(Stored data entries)
▬▬▬▬▬▬

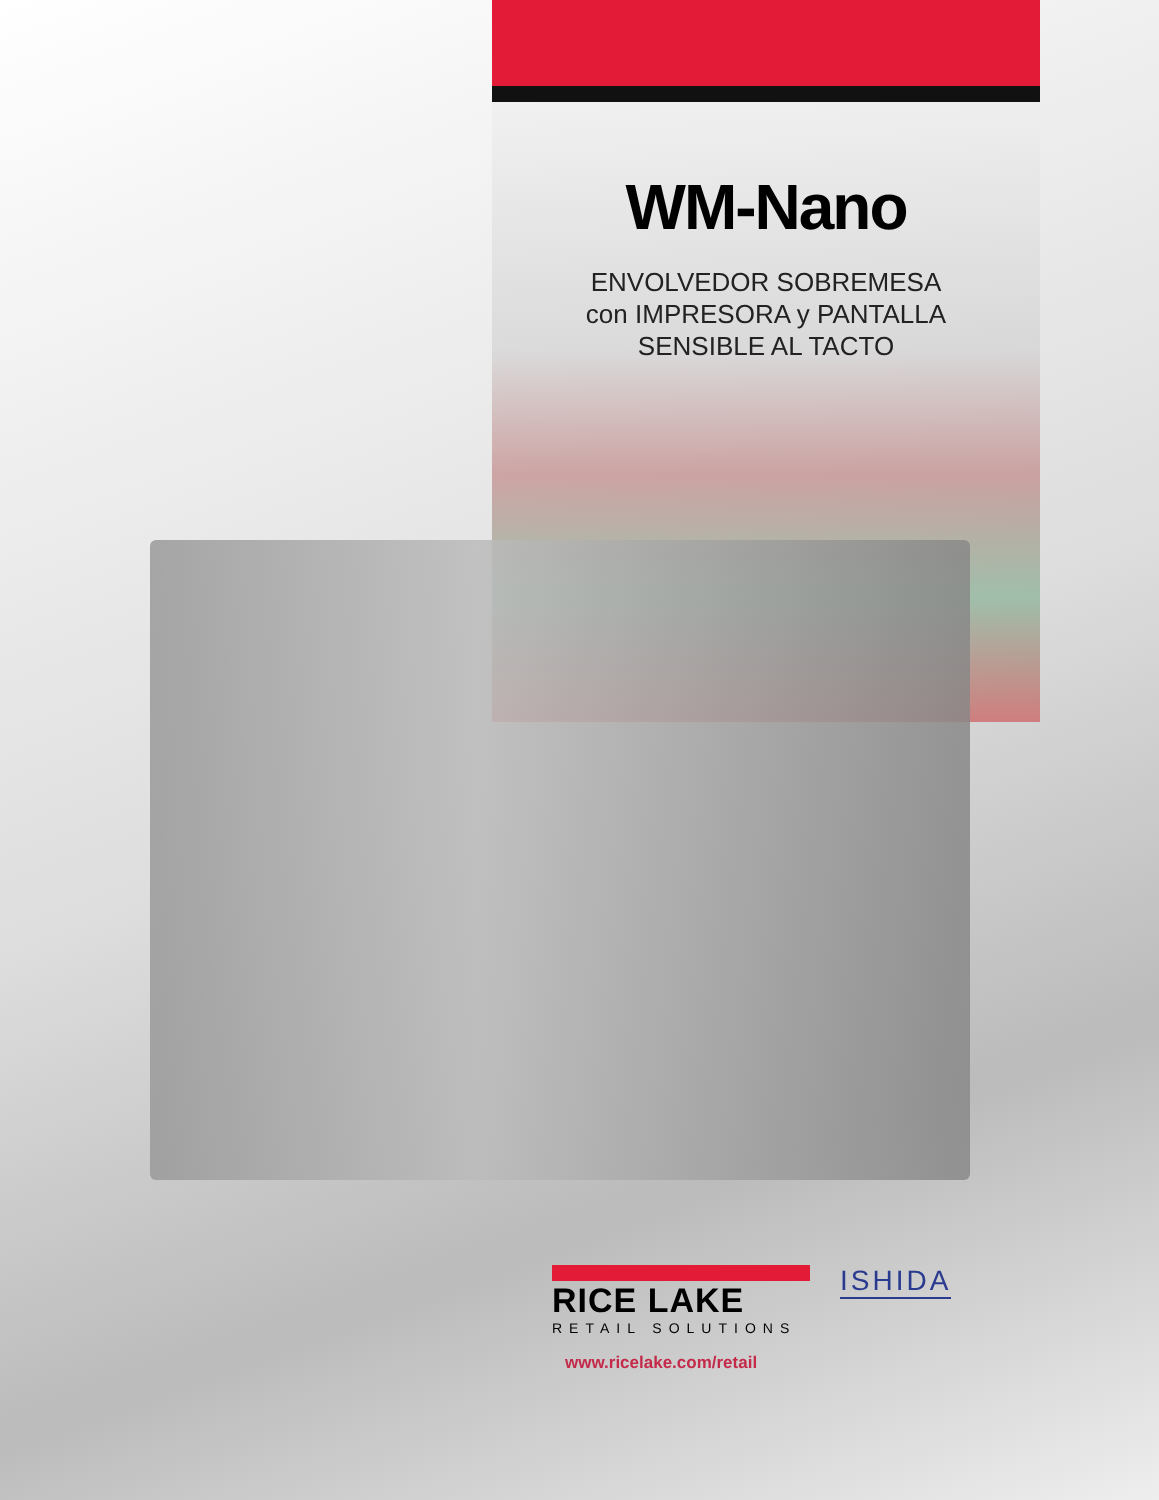WM-Nano
ENVOLVEDOR SOBREMESA
con IMPRESORA y PANTALLA
SENSIBLE AL TACTO
RICE LAKE
RETAIL SOLUTIONS
ISHIDA
www.ricelake.com/retail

▬▬▬▬▬▬

▶ **Request**: The expected answer is the data retyped exactly, without pictures.

▶ **Response area**:
WM-Nano
ENVOLVEDOR SOBREMESA
con IMPRESORA y PANTALLA
SENSIBLE AL TACTO
RICE LAKE
RETAIL SOLUTIONS
ISHIDA
www.ricelake.com/retail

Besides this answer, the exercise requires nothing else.